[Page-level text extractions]
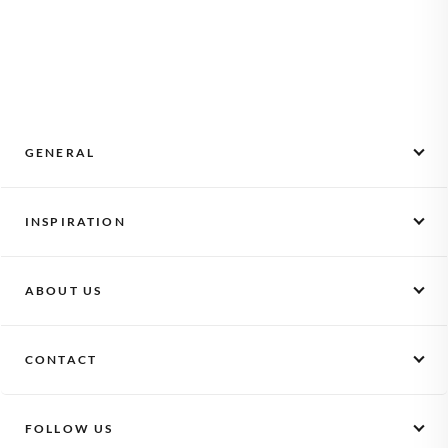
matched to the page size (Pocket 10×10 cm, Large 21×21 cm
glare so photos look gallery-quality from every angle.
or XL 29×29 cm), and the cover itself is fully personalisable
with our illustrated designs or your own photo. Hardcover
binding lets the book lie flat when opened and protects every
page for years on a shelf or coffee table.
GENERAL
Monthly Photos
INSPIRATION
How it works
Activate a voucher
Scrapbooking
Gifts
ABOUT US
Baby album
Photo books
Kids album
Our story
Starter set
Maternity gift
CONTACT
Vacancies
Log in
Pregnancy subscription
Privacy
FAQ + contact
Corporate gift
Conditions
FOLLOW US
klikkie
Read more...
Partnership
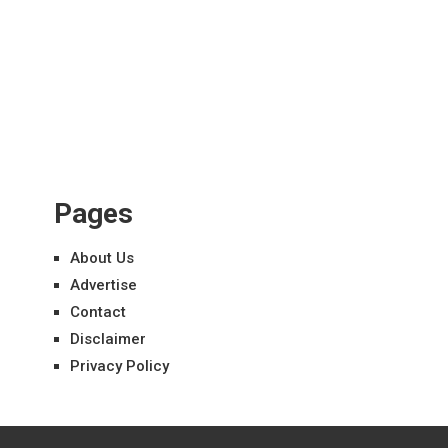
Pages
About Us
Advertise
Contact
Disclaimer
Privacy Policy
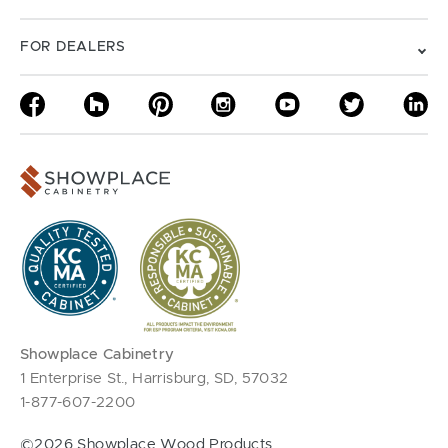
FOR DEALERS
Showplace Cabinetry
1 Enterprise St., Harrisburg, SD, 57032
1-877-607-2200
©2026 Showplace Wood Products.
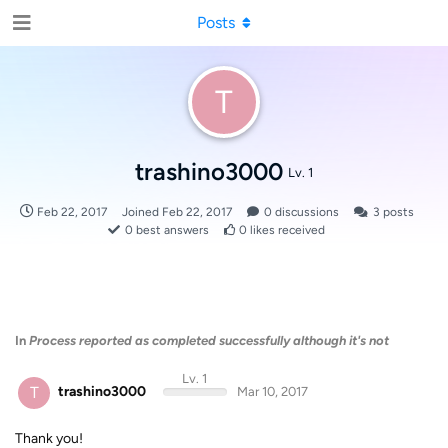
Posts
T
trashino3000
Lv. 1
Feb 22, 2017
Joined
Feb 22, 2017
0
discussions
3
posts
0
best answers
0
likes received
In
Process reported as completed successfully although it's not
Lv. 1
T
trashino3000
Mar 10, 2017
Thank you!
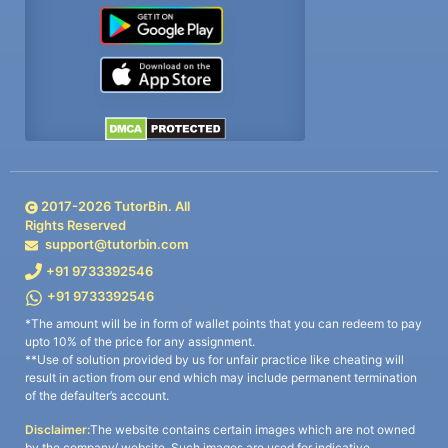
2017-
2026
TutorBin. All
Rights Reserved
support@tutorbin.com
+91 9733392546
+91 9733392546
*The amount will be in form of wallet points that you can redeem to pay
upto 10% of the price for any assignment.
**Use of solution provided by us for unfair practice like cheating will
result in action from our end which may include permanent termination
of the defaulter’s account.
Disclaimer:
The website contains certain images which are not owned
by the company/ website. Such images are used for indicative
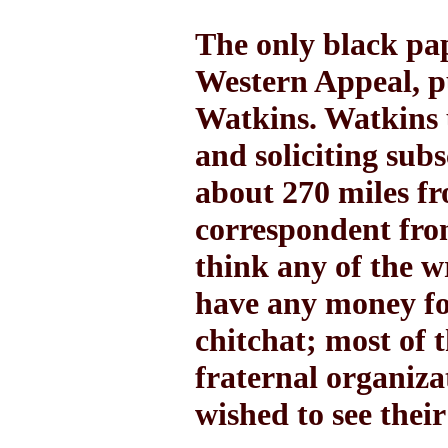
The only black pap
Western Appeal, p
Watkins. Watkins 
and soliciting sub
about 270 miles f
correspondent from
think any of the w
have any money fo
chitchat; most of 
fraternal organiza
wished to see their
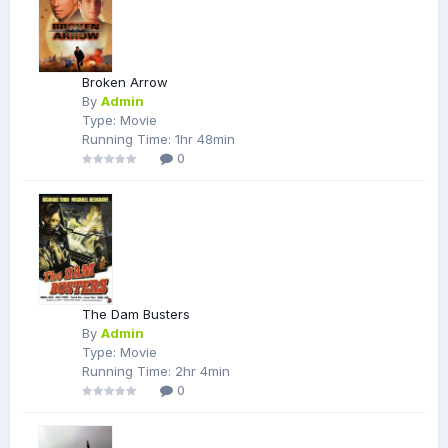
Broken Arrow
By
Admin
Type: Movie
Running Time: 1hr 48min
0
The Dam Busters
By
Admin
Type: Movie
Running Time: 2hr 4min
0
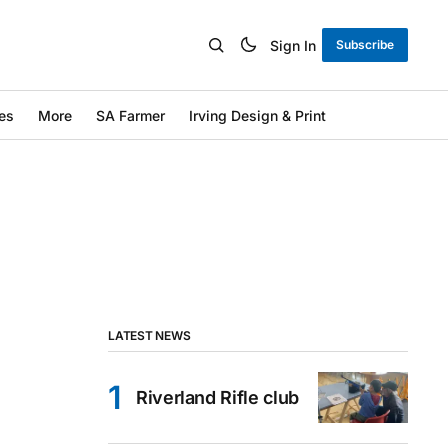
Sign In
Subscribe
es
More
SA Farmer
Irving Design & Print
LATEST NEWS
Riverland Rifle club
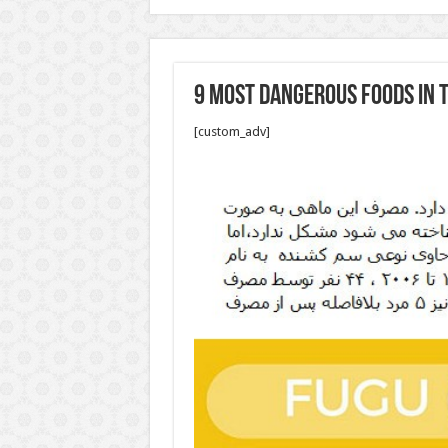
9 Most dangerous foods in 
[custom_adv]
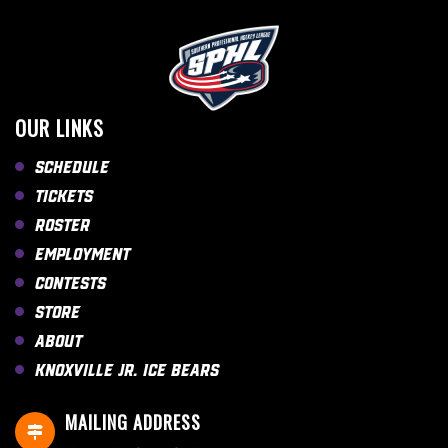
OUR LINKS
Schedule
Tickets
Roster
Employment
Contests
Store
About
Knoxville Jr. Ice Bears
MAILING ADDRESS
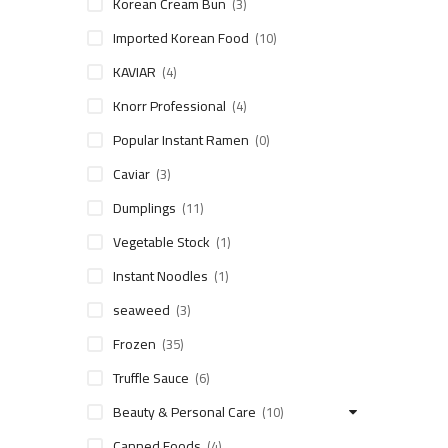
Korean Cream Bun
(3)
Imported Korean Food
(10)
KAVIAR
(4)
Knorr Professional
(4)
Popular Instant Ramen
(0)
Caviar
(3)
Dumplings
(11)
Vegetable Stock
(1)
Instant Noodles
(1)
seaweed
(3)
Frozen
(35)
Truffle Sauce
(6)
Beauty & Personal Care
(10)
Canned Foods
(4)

## [WORK TASK]
Put every line of text in the listing into a JSON list of strings, one string per line and in the same order, with blank lines left out. Do not include the picture markers.

## [EXERCISE RESPONSE]
[
  "matched to the page size (Pocket 10×10 cm, Large 21×21 cm",
  "glare so photos look gallery-quality from every angle.",
  "or XL 29×29 cm), and the cover itself is fully personalisable",
  "with our illustrated designs or your own photo. Hardcover",
  "binding lets the book lie flat when opened and protects every",
  "page for years on a shelf or coffee table.",
  "GENERAL",
  "Monthly Photos",
  "INSPIRATION",
  "How it works",
  "Activate a voucher",
  "Scrapbooking",
  "Gifts",
  "ABOUT US",
  "Baby album",
  "Photo books",
  "Kids album",
  "Our story",
  "Starter set",
  "Maternity gift",
  "CONTACT",
  "Vacancies",
  "Log in",
  "Pregnancy subscription",
  "Privacy",
  "FAQ + contact",
  "Corporate gift",
  "Conditions",
  "FOLLOW US",
  "klikkie",
  "Read more...",
  "Partnership",
  "Pages",
  "About Us",
  "Advertise",
  "Contact",
  "Disclaimer",
  "Privacy Policy",
  "FOR DEALERS",
  "Showplace Cabinetry",
  "1 Enterprise St., Harrisburg, SD, 57032",
  "1-877-607-2200",
  "©2026 Showplace Wood Products.",
  "Posts",
  "T",
  "trashino3000",
  "Lv. 1",
  "Feb 22, 2017",
  "Joined",
  "Feb 22, 2017",
  "0",
  "discussions",
  "3",
  "posts",
  "0",
  "best answers",
  "0",
  "likes received",
  "In",
  "Process reported as completed successfully although it's not",
  "Lv. 1",
  "T",
  "trashino3000",
  "Mar 10, 2017",
  "Thank you!",
  "2017-",
  "2026",
  "TutorBin. All",
  "Rights Reserved",
  "support@tutorbin.com",
  "+91 9733392546",
  "+91 9733392546",
  "*The amount will be in form of wallet points that you can redeem to pay",
  "upto 10% of the price for any assignment.",
  "**Use of solution provided by us for unfair practice like cheating will",
  "result in action from our end which may include permanent termination",
  "of the defaulter’s account.",
  "Disclaimer:",
  "The website contains certain images which are not owned",
  "by the company/ website. Such images are used for indicative",
  "The only black pap",
  "Western Appeal, p",
  "Watkins. Watkins ",
  "and soliciting sub",
  "about 270 miles f",
  "correspondent from",
  "think any of the w",
  "have any money fo",
  "chitchat; most of ",
  "fraternal organiza",
  "wished to see their",
  "Broken Arrow",
  "By",
  "Admin",
  "Type: Movie",
  "Running Time: 1hr 48min",
  "0",
  "The Dam Busters",
  "By",
  "Admin",
  "Type: Movie",
  "Running Time: 2hr 4min",
  "0",
  "Sign In",
  "Subscribe",
  "es",
  "More",
  "SA Farmer",
  "Irving Design & Print",
  "LATEST NEWS",
  "Riverland Rifle club",
  "9 Most dangerous foods in ",
  "[custom_adv]",
  "OUR LINKS",
  "Schedule",
  "Tickets",
  "Roster",
  "Employment",
  "Contests",
  "Store",
  "About",
  "Knoxville Jr. Ice Bears",
  "MAILING ADDRESS",
  "Korean Cream Bun",
  "(3)",
  "Imported Korean Food",
  "(10)",
  "KAVIAR",
  "(4)",
  "Knorr Professional",
  "(4)",
  "Popular Instant Ramen",
  "(0)",
  "Caviar",
  "(3)",
  "Dumplings",
  "(11)",
  "Vegetable Stock",
  "(1)",
  "Instant Noodles",
  "(1)",
  "seaweed",
  "(3)",
  "Frozen",
  "(35)",
  "Truffle Sauce",
  "(6)",
  "Beauty & Personal Care",
  "(10)",
  "Canned Foods",
  "(4)"
]